Historian Victor Davis Hanson says that it is Trump who holds all the cards and that China is weak. They have low fertility, a weak energy situation, and are dependent on exports. Trump does not need to ask them for anything.
Liberal media did what they could to weaken Trump both before, during, and after the summit meeting. But their portrayal rests on faulty premises, Davis Hanson says.
President Donald Trump holds “all the cards” in negotiations with Beijing, according to Victor Davis Hanson, senior fellow at the Hoover Institution.
Hanson argued on Friday that the United States’ energy dominance, economy, and advances in artificial intelligence enable Trump to negotiate from a position of strength.
“All the data show that the cards are in Donald Trump’s hands,” Hanson said on “The Ingraham Angle.” “He can be as magnanimous as he wants, but he holds all the cards, and they hold none.”

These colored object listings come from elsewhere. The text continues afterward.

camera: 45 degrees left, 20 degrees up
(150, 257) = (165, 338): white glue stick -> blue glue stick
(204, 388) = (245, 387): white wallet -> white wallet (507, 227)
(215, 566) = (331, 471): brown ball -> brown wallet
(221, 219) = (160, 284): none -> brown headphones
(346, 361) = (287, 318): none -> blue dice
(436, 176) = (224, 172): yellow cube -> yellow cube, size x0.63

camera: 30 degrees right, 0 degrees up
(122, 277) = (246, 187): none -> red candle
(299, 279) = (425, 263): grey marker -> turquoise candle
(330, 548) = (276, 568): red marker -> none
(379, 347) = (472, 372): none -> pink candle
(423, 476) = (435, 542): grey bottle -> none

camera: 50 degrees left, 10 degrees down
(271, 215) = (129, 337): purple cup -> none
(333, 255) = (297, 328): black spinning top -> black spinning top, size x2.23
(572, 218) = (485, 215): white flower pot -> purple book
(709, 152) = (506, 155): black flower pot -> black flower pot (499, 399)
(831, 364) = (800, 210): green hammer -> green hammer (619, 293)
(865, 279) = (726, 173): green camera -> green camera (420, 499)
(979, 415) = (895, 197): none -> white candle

It is unusual for one side of politics actively to attempt to weaken the country in relation to another hostile great power. But that was what liberal media did, also in Europe. They talked down Trump and the United States.
Hanson also pointed to factors such as China’s declining birth rate, the country’s enormous dependence on foreign oil, and the United States’ success in keeping Beijing’s influence out of the Western Hemisphere as clear signs that Trump holds the upper hand.

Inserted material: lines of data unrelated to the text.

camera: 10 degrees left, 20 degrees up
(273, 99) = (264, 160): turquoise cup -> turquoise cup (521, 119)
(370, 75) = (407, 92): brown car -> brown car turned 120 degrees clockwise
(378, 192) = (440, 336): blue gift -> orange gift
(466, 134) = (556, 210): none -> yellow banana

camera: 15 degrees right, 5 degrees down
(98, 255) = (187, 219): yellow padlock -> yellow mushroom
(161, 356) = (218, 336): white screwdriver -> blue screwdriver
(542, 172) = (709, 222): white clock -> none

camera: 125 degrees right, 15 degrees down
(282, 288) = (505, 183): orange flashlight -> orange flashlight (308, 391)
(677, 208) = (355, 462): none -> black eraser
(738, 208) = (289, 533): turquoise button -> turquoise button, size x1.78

“China is not going to be a player. And if it becomes a player, it will be with the permission of the United States,” Hanson said.
He compared current concerns about China with previous global regimes, including earlier American concerns about the Soviet Union and Japan.“China is merely the latest phase that we are all supposed to be alarmed about, but it will meet the same fate in relation to us as those other so-called superpowers experienced,” Hanson said.

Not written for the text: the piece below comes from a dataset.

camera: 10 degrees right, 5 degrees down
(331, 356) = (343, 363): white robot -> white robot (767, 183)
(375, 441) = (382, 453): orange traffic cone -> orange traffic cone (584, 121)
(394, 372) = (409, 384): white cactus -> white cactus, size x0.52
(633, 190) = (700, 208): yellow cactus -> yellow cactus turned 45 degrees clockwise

Trump raised the situation of the Hong Kong media mogul Jimmy Lai, who has been sentenced to many years in prison, something he is unlikely to survive. But Xi Jinping turned a deaf ear.
NTB wrote that he was willing to sacrifice Taiwan’s freedom in order to secure China’s assistance against Iran. They quoted from an interview with Bret Baier. But the context produces an entirely different conclusion.
“Nothing has changed. I will say this: I do not want anyone moving towards independence,” Trump told Bret Baier on Fox News. “And, you know, we are supposedly going to travel 15,000 kilometres to wage war. That is not what I want. I want them to calm down. I want China to calm down.”
Trump said that he will call Taiwan’s president regarding the $14 billion arms package. No American president has spoken directly with Taiwan’s leader since 1979 for fear of provoking China’s wrath. Trump says he will do so as though it were the most natural thing in the world.
But Hanson argued that Trump would not abandon support for Taiwan in exchange for China’s assistance in negotiations with Iran.
“They want things from us, but we do not need anything from them,” he said. “And he is not going to abandon Taiwan in order to get help on Iran when he does not need their help.”